Apr 18 16:53:17 Server kernel: [4487891.048689] sd 3:0:0:0: rejecting I/O to offline device
Apr 18 16:53:17 Server kernel: [4487891.048709] sd 3:0:0:0: rejecting I/O to offline device
Apr 18 16:53:17 Server kernel: [4487891.048800] sd 3:0:0:0: rejecting I/O to offline device
Apr 18 16:53:17 Server kernel: [4487891.048860] sd 3:0:0:0: rejecting I/O to offline device
Apr 18 16:53:17 Server kernel: [4487891.049028] sd 3:0:0:0: [sdc] Asking for cache data failed
Apr 18 16:53:17 Server kernel: [4487891.049048] sd 3:0:0:0: [sdc] Assuming drive cache: write through
Apr 18 16:53:17 Server kernel: [4487891.049071] sdc: detected capacity change from 2000398934016 to 0
Apr 18 16:53:17 Server kernel: [4487891.049080] ata4.00: detaching (SCSI 3:0:0:0)
Apr 18 16:53:18 Server kernel: [4487891.061149] sd 3:0:0:0: [sdc] Stopping disk
Apr 18 16:53:18 Server kernel: [4487891.485492] RAID5 conf printout:
Apr 18 16:53:18 Server kernel: [4487891.485496] --- rd:4 wd:3
Apr 18 16:53:18 Server kernel: [4487891.485500] disk 0, o:1, dev:sdb
Apr 18 16:53:18 Server kernel: [4487891.485502] disk 1, o:0, dev:sdc
Apr 18 16:53:18 Server kernel: [4487891.485504] disk 2, o:1, dev:sdd
Apr 18 16:53:18 Server kernel: [4487891.485506] disk 3, o:1, dev:sde
Apr 18 16:53:18 Server kernel: [4487891.497014] RAID5 conf printout:
Apr 18 16:53:18 Server kernel: [4487891.497016] --- rd:4 wd:3
Apr 18 16:53:18 Server kernel: [4487891.497018] disk 0, o:1, dev:sdb
Apr 18 16:53:18 Server kernel: [4487891.497019] disk 2, o:1, dev:sdd
Apr 18 16:53:18 Server kernel: [4487891.497021] disk 3, o:1, dev:sde
Apr 18 16:53:18 Server kernel: [4487891.838719] scsi 3:0:0:0: Direct-Access ATA WDC WD20EARS-00S 80.0 PQ: 0 ANSI: 5
Apr 18 16:53:18 Server kernel: [4487891.838886] sd 3:0:0:0: Attached scsi generic sg3 type 0
Apr 18 16:53:18 Server kernel: [4487891.838911] sd 3:0:0:0: [sdf] 3907029168 512-byte logical blocks: (2.00 TB/1.81 TiB)
Apr 18 16:53:18 Server kernel: [4487891.838964] sd 3:0:0:0: [sdf] Write Protect is off
Apr 18 16:53:18 Server kernel: [4487891.838967] sd 3:0:0:0: [sdf] Mode Sense: 00 3a 00 00
Apr 18 16:53:18 Server kernel: [4487891.838988] sd 3:0:0:0: [sdf] Write cache: enabled, read cache: enabled, doesn't support DPO or FUA
Apr 18 16:53:20 Server kernel: [4487891.839147] sdf: unknown partition table
Apr 18 16:53:20 Server kernel: [4487893.130026] sd 3:0:0:0: [sdf] Attached SCSI disk
Right now, i'm unable to do anything on /dev/sdc.
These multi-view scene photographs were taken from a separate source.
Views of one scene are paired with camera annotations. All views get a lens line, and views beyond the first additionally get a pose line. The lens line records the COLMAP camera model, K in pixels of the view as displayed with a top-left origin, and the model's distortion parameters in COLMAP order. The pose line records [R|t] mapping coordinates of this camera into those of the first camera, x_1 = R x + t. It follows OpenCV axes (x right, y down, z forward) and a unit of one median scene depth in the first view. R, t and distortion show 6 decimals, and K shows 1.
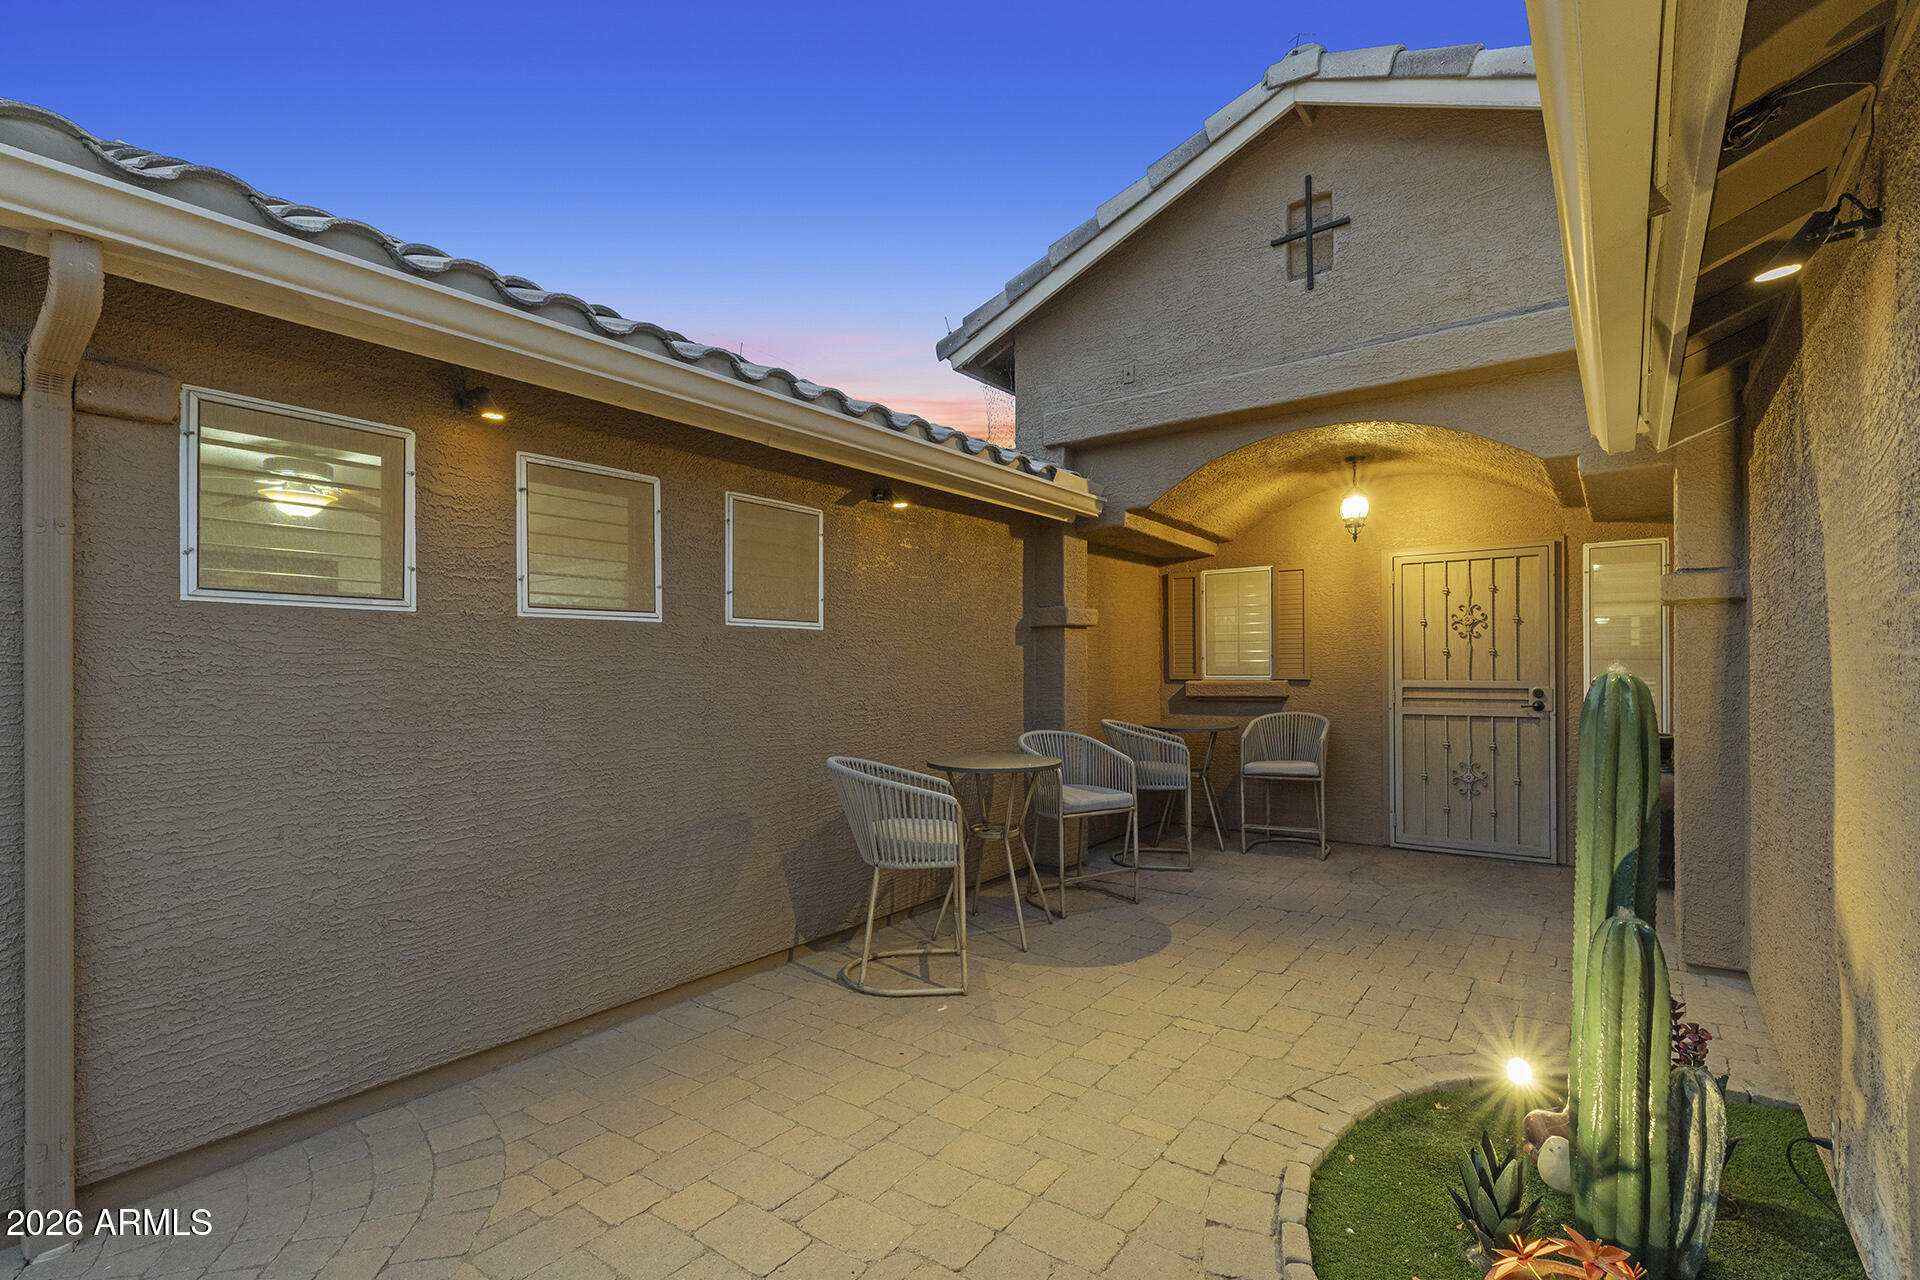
lens RADIAL K [[880.1, 0, 967.5], [0, 880.1, 666.3], [0, 0, 1]] dist [0.016416, -0.000434]
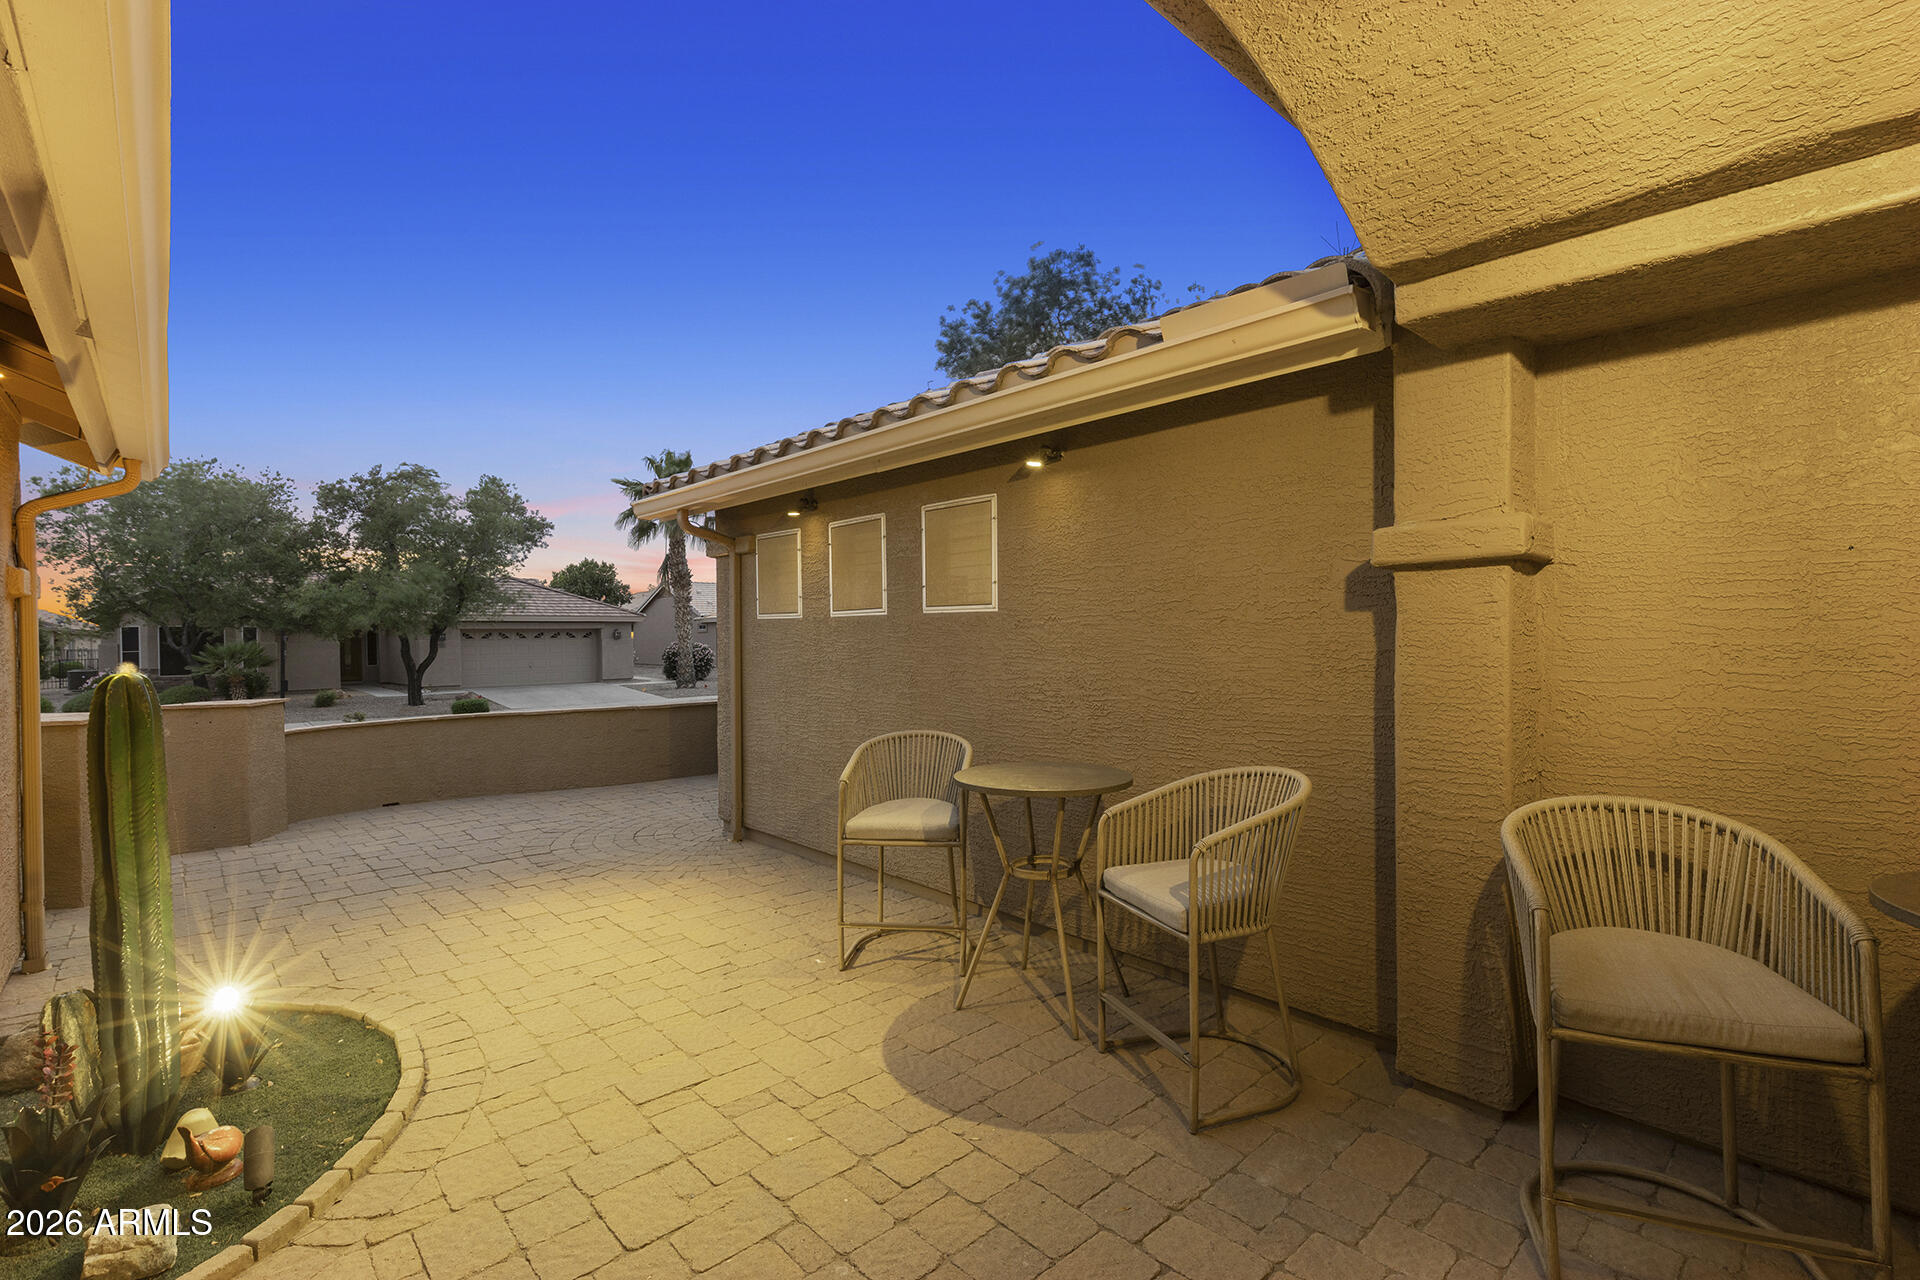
lens RADIAL K [[880.1, 0, 973.0], [0, 880.1, 641.4], [0, 0, 1]] dist [0.016416, -0.000434]
pose [[-0.189979, 0.009760, -0.981740, 0.941701], [0.006248, 0.999942, 0.008732, -0.017051], [0.981768, -0.004475, -0.190029, 1.304030]]
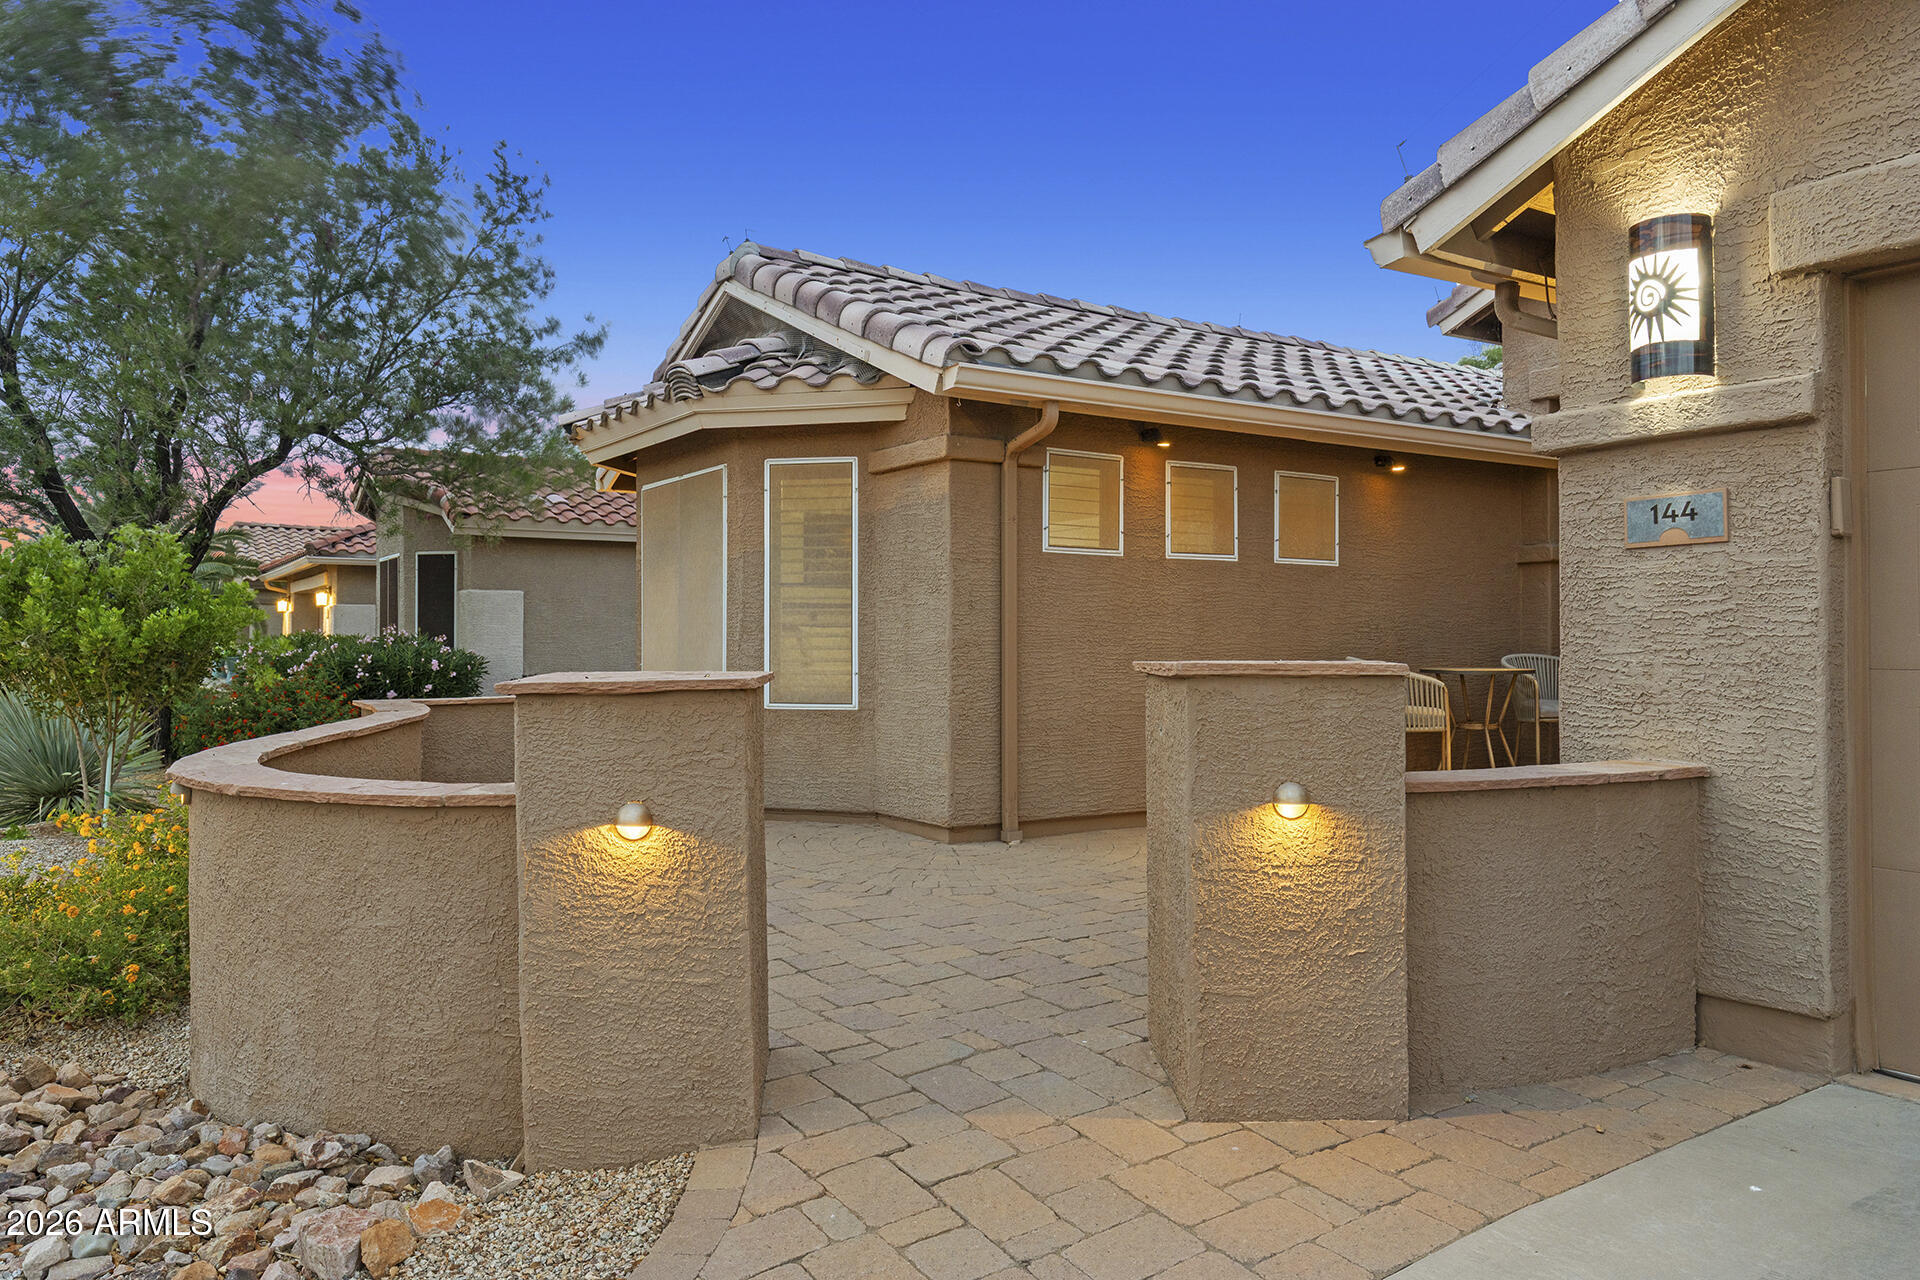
lens RADIAL K [[1305.8, 0, 958.0], [0, 1305.8, 631.9], [0, 0, 1]] dist [0.005640, 0.000659]
pose [[0.932012, 0.000353, -0.362428, 0.019843], [-0.003268, 0.999967, -0.007430, 0.084385], [0.362413, 0.008110, 0.931982, -1.189320]]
Is there any way to try to re-attach it? I don't want to power-down the server unless absolutely necessary
System:
- Debian Stable 2.6.32-5-amd64
- mdadm version 3.1.4-1+8efb9d1
cat /proc/mdstat
Personalities : [raid6] [raid5] [raid4]
md0 : active raid5 sdb[0] sdc[4](F) sde[3] sdd[2]
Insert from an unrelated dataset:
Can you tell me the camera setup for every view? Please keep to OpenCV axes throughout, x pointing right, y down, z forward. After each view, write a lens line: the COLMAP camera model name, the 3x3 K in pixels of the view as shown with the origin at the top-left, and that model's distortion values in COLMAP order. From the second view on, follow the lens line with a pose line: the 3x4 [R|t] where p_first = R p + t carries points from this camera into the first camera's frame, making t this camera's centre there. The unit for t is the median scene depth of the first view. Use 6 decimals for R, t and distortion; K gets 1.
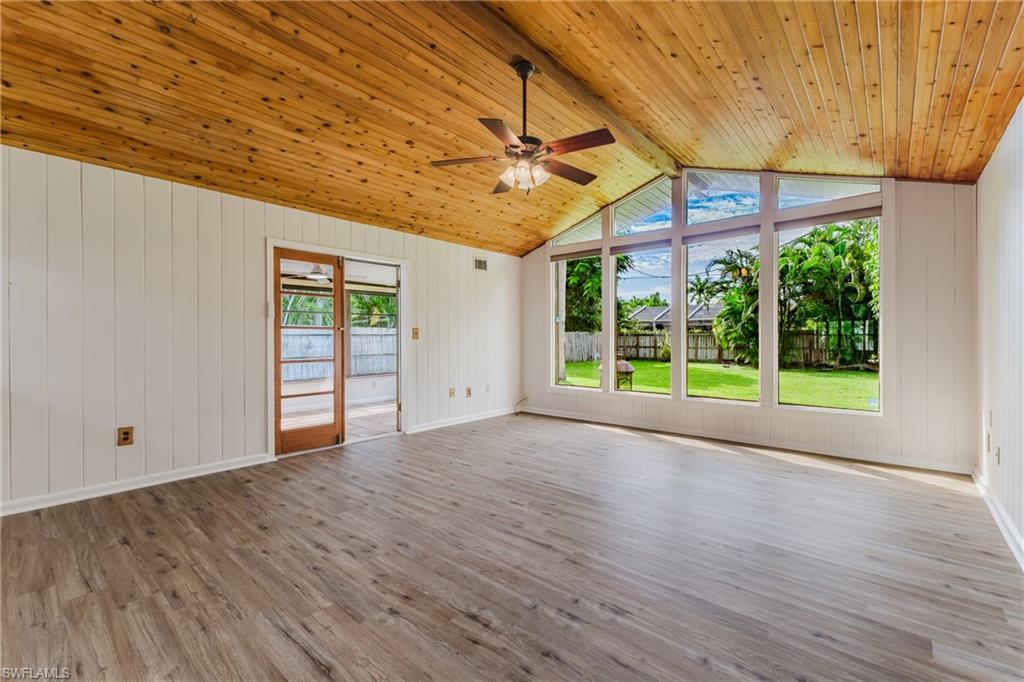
lens RADIAL K [[438.5, 0, 516.2], [0, 438.5, 337.2], [0, 0, 1]] dist [0.013772, -0.001694]
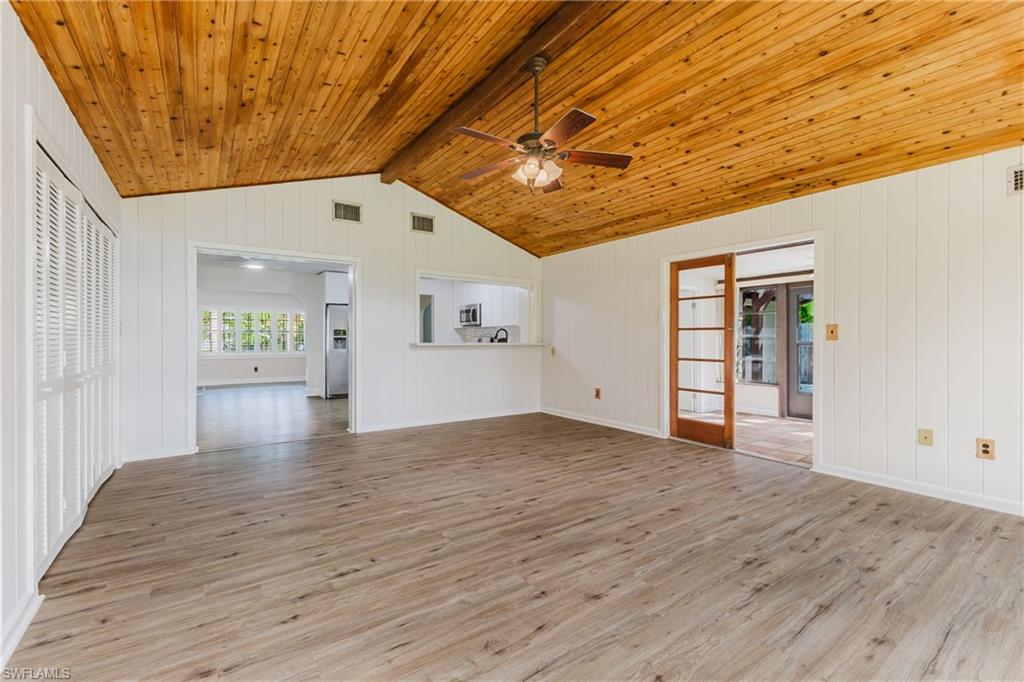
lens RADIAL K [[438.5, 0, 515.2], [0, 438.5, 341.3], [0, 0, 1]] dist [0.013772, -0.001694]
pose [[-0.237634, 0.006452, -0.971333, 0.908335], [0.000866, 0.999979, 0.006430, 0.001163], [0.971354, 0.000687, -0.237635, 1.094647]]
5860543488 blocks level 5, 64k chunk, algorithm 2 [4/3] [U_UU]
unused devices: <none>
mdadm --examine --scan
ARRAY /dev/md0 UUID=1a7744b5:912ec7af:f82a9565:e3b453b4
Try the following with the /proc filesystem:
http://tldp.org/HOWTO/SCSI-2.4-HOWTO/mlproc.html
I'm not sure what you think you're going to gain by adding a failing disk back into your array. These errors aren't soft errors - the disk is on it's way out.
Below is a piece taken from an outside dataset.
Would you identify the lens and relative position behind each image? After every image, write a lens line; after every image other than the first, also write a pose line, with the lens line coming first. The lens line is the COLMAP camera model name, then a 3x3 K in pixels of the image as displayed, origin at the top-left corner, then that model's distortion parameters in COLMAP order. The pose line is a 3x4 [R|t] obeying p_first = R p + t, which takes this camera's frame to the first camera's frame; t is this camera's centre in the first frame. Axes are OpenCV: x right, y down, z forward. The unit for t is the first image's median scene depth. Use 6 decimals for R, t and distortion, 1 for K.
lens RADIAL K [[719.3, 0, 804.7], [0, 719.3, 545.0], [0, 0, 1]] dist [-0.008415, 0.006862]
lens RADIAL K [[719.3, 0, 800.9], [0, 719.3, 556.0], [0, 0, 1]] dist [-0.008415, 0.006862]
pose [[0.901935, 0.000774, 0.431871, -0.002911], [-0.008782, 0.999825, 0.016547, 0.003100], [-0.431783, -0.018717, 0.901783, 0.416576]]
Failed a write command, reset the link, now it's seeing a sector mismatch on the drive.
Failed to respond to an IDENTIFY command.
Drive failed to respond to a READ CAPACITY command.
The fact that the disk returns as far as presenting a block device to linux is a red herring. You should replace it, not spend time trying to get a disk that looks very much like it's failing back into a RAID array. Even if you did get it back in, it'll either fail again shortly, silently corrupt your data, or both.
Replacing SATA disks doesn't technically require powering off the disks. I appreciate that your chassis may not have hotswap bays, and may not allow you easy access to replace the disks, but you might consider taking this opportunity to install a SATA hotswap bay adapter. Something like this from Addonics, for example - fits into 3 5.25" bays, and provides 5x 3.5" hot-swap access drive trays. Makes replacing disks a lot easier.
I had the same problem with a Marvell controller. I disabled NCQ and this did not happen again.